**Source passage:**
Natural Gas Basics
How is it used?
We use natural gas in many ways every day. We use natural gas for heating – more than half the homes in the U.S. are heated by natural gas. We also use natural gas for heating water. If you had a warm shower today it was probably courtesy of natural gas. Many people cook with natural gas and some clothes dryers run on natural gas. Fireplaces, barbecue grills and pool heaters may also use natural gas in our homes.
The biggest consumer of natural gas is industry. Natural gas provides the base ingredients for fertilizer to grow crops, antifreeze and fabrics. It’s used in paper production; metals, chemicals and petroleum refining; and glass, plastic and food processing. It is also used in waste treatment and incineration; medicines and makeup, home décor and sporting goods; as well as fueling aviation and producing hydrogen.
Transportation is another way we use natural gas. Although most cars run on gasoline (a liquid product from oil and different from natural gas), there are many natural gas vehicles across the country. Natural gas vehicles are increasing, since natural gas is one of the cleanest burning transportation fuels available. Natural gas vehicles are initially more expensive, but natural gas as a fuel is much less expensive than gasoline.

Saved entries
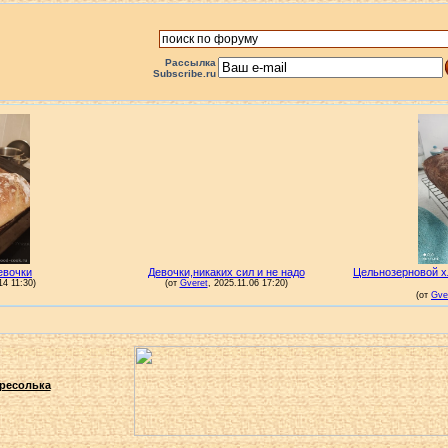
Рассылка
Subscribe.ru
ресолька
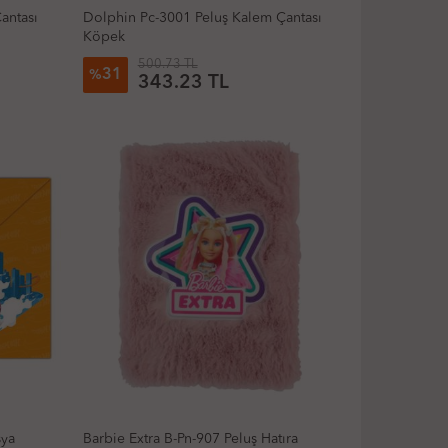
antası
Dolphin Pc-3001 Peluş Kalem Çantası
Köpek
500.73 TL
31
%
343.23 TL
sya
Barbie Extra B-Pn-907 Peluş Hatıra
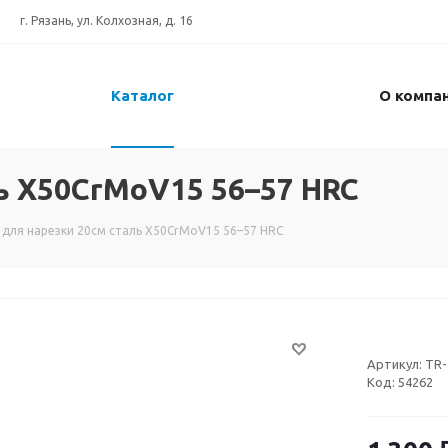
г. Рязань, ул. Колхозная, д. 16
Каталог
О компа
ь X50CrMoV15 56–57 HRC
 для нарезки 20см сталь X50CrMoV15 56–57 HRC
Артикул:
TR-
Код:
54262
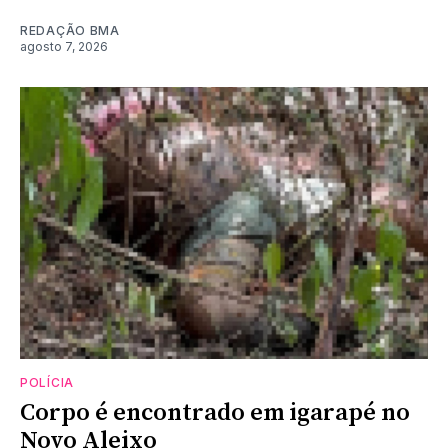
REDAÇÃO BMA
agosto 7, 2026
POLÍCIA
Corpo é encontrado em igarapé no
Novo Aleixo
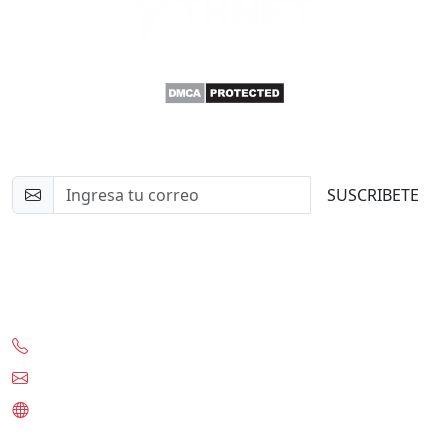
Newsletter
SUSCRIBETE
Contacto
+56-97332-0636
contacto@tknet.cl
www.tknet.cl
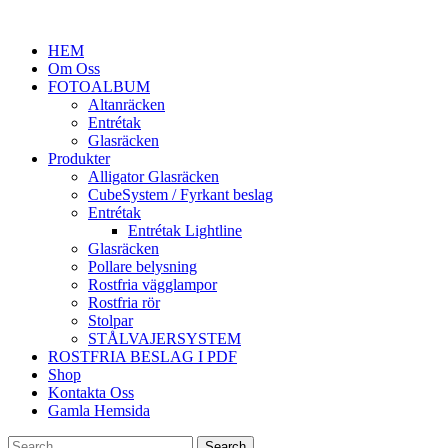
HEM
Om Oss
FOTOALBUM
Altanräcken
Entrétak
Glasräcken
Produkter
Alligator Glasräcken
CubeSystem / Fyrkant beslag
Entrétak
Entrétak Lightline
Glasräcken
Pollare belysning
Rostfria vägglampor
Rostfria rör
Stolpar
STÅLVAJERSYSTEM
ROSTFRIA BESLAG I PDF
Shop
Kontakta Oss
Gamla Hemsida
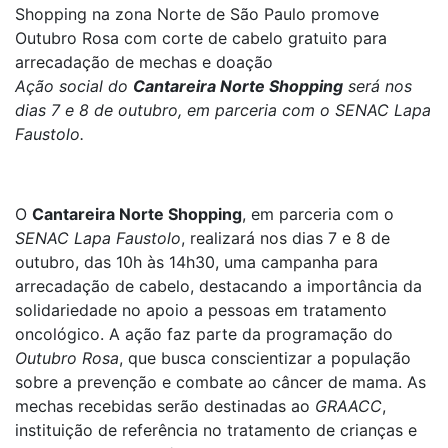
Shopping na zona Norte de São Paulo promove
Outubro Rosa com corte de cabelo gratuito para
arrecadação de mechas e doação
Ação
social do
Cantareira Norte Shopping
será
nos
dias 7 e 8 de outubro, em parceria com o
SENAC Lapa
Faustolo.
O
Cantareira Norte Shopping
, em parceria com o
SENAC Lapa Faustolo
, realizará nos dias 7 e 8 de
outubro, das 10h às 14h30, uma campanha para
arrecadação de cabelo, destacando a importância da
solidariedade no apoio a pessoas em tratamento
oncológico. A ação faz parte da programação do
Outubro Rosa
, que busca conscientizar a população
sobre a prevenção e combate ao câncer de mama. As
mechas recebidas serão destinadas ao
GRAACC
,
instituição de referência no tratamento de crianças e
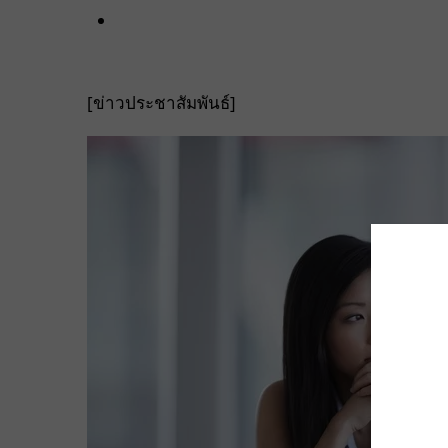
[ข่าวประชาสัมพันธ์]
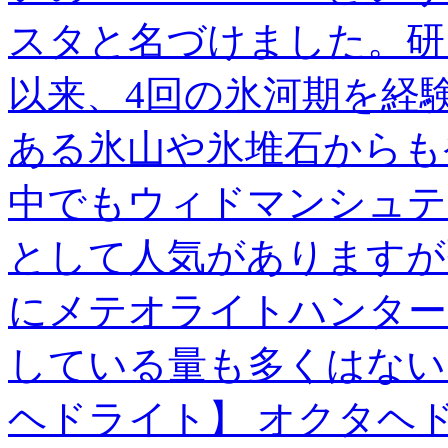
スタと名づけました。研
以来、4回の氷河期を経
ある氷山や氷堆石からも
中でもウィドマンシュテ
として人気がありますが
にメテオライトハンター
している量も多くはない
ヘドライト】 オクタヘ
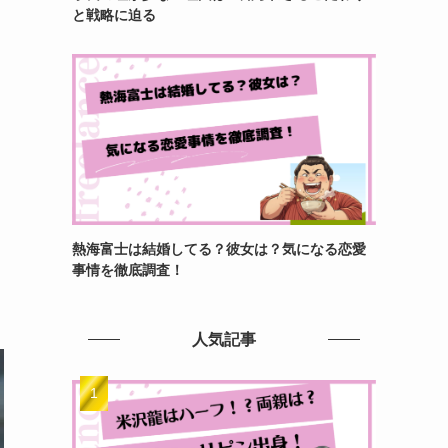
と戦略に迫る
熱海富士は結婚してる？彼女は？気になる恋愛
事情を徹底調査！
人気記事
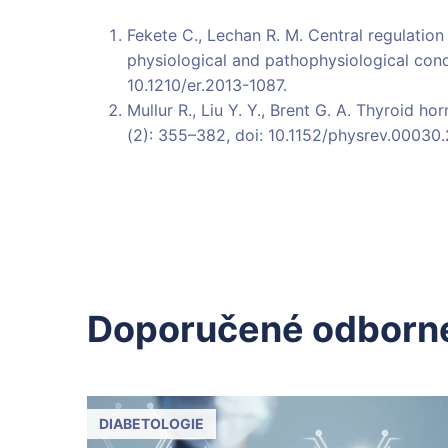
Fekete C., Lechan R. M. Central regulation
physiological and pathophysiological cond
10.1210/er.2013-1087.
Mullur R., Liu Y. Y., Brent G. A. Thyroid 
(2): 355–382, doi: 10.1152/physrev.00030.
Doporučené odborné
DIABETOLOGIE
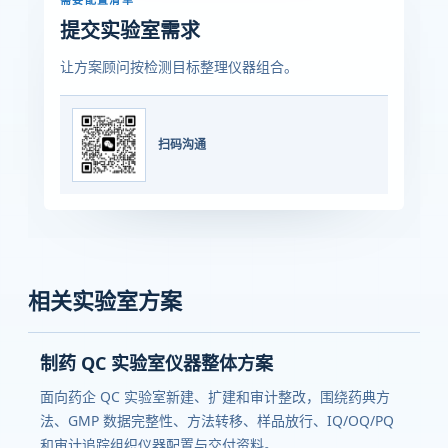
提交实验室需求
让方案顾问按检测目标整理仪器组合。
扫码沟通
相关实验室方案
制药 QC 实验室仪器整体方案
面向药企 QC 实验室新建、扩建和审计整改，围绕药典方
法、GMP 数据完整性、方法转移、样品放行、IQ/OQ/PQ
和审计追踪组织仪器配置与交付资料。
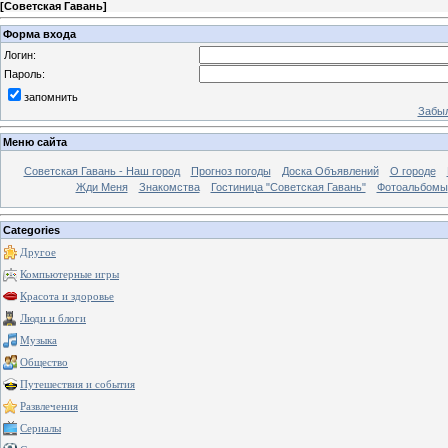
[
Советская Гавань
]
Форма входа
Логин:
Пароль:
запомнить
Забыл
Меню сайта
Советская Гавань - Наш город
Прогноз погоды
Доска Объявлений
О городе
Жди Меня
Знакомства
Гостиница "Советская Гавань"
Фотоальбомы
Categories
Другое
Компьютерные игры
Красота и здоровье
Люди и блоги
Музыка
Общество
Путешествия и события
Развлечения
Сериалы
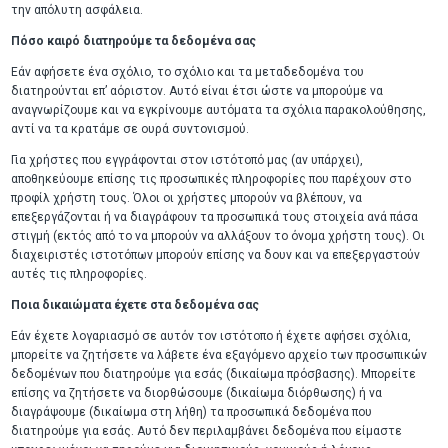
την απόλυτη ασφάλεια.
Πόσο καιρό διατηρούμε τα δεδομένα σας
Εάν αφήσετε ένα σχόλιο, το σχόλιο και τα μεταδεδομένα του
διατηρούνται επ’ αόριστον. Αυτό είναι έτσι ώστε να μπορούμε να
αναγνωρίζουμε και να εγκρίνουμε αυτόματα τα σχόλια παρακολούθησης,
αντί να τα κρατάμε σε ουρά συντονισμού.
Για χρήστες που εγγράφονται στον ιστότοπό μας (αν υπάρχει),
αποθηκεύουμε επίσης τις προσωπικές πληροφορίες που παρέχουν στο
προφίλ χρήστη τους. Όλοι οι χρήστες μπορούν να βλέπουν, να
επεξεργάζονται ή να διαγράφουν τα προσωπικά τους στοιχεία ανά πάσα
στιγμή (εκτός από το να μπορούν να αλλάξουν το όνομα χρήστη τους). Οι
διαχειριστές ιστοτόπων μπορούν επίσης να δουν και να επεξεργαστούν
αυτές τις πληροφορίες.
Ποια δικαιώματα έχετε στα δεδομένα σας
Εάν έχετε λογαριασμό σε αυτόν τον ιστότοπο ή έχετε αφήσει σχόλια,
μπορείτε να ζητήσετε να λάβετε ένα εξαγόμενο αρχείο των προσωπικών
δεδομένων που διατηρούμε για εσάς (δικαίωμα πρόσβασης). Μπορείτε
επίσης να ζητήσετε να διορθώσουμε (δικαίωμα διόρθωσης) ή να
διαγράψουμε (δικαίωμα στη λήθη) τα προσωπικά δεδομένα που
διατηρούμε για εσάς. Αυτό δεν περιλαμβάνει δεδομένα που είμαστε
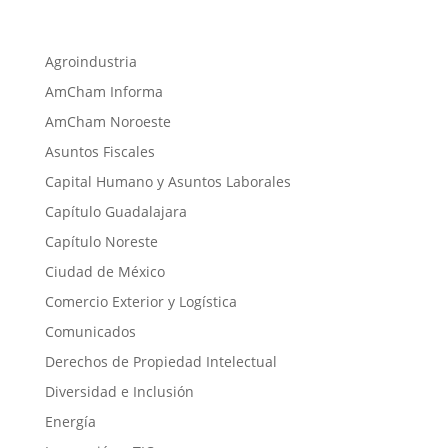
Agroindustria
AmCham Informa
AmCham Noroeste
Asuntos Fiscales
Capital Humano y Asuntos Laborales
Capítulo Guadalajara
Capítulo Noreste
Ciudad de México
Comercio Exterior y Logística
Comunicados
Derechos de Propiedad Intelectual
Diversidad e Inclusión
Energía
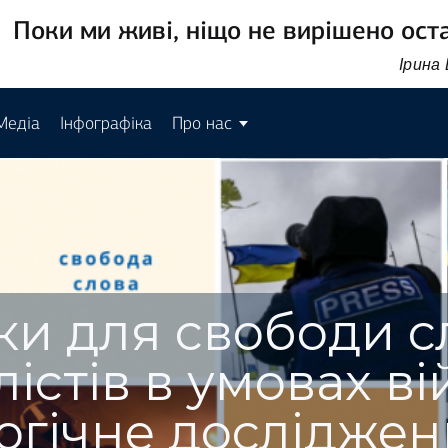
Поки ми живі, ніщо не вирішено ост
Ірина
Медіа
Інфографіка
Про нас
и для свободи с
істів в умовах ві
огічне дослідже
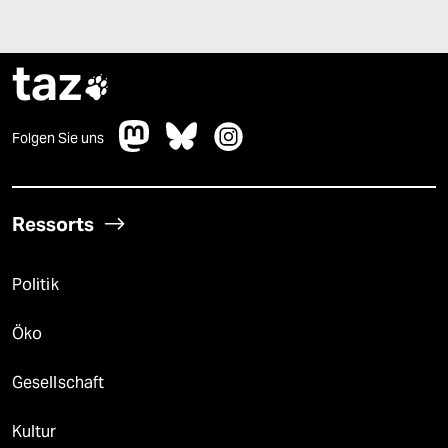
taz

Folgen Sie uns
Ressorts
Politik
Öko
Gesellschaft
Kultur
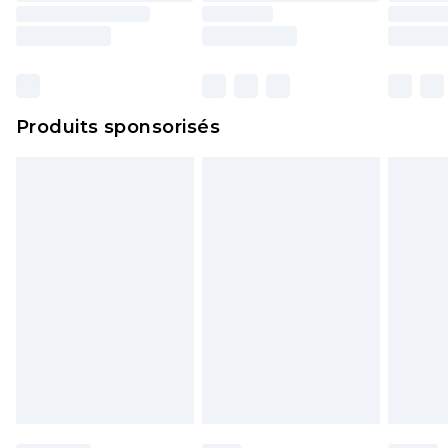
Produits sponsorisés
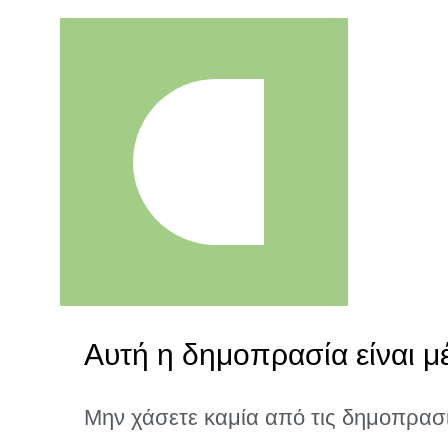
Αυτή η δημοπρασία είναι μ
Μην χάσετε καμία από τις δημοπρασ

**Work item:** Continue the passage about how natural gas is used, starting right after its final sentence.

**Response area:**
Another rapidly increasing use of natural gas is electrical generation. It’s a good choice to help provide the electricity we use and rely on daily because it is one of the cleanest burning fuels; it’s available (American made) and affordable. Natural gas provides approximately one quarter of the electricity we use in the U.S.
Natural gas enriches our lives in countless ways that are increasing. As it replaces other fuels it helps create energy independence. In 2012, all but six percent of the natural gas used in the U.S. was produced in the U.S.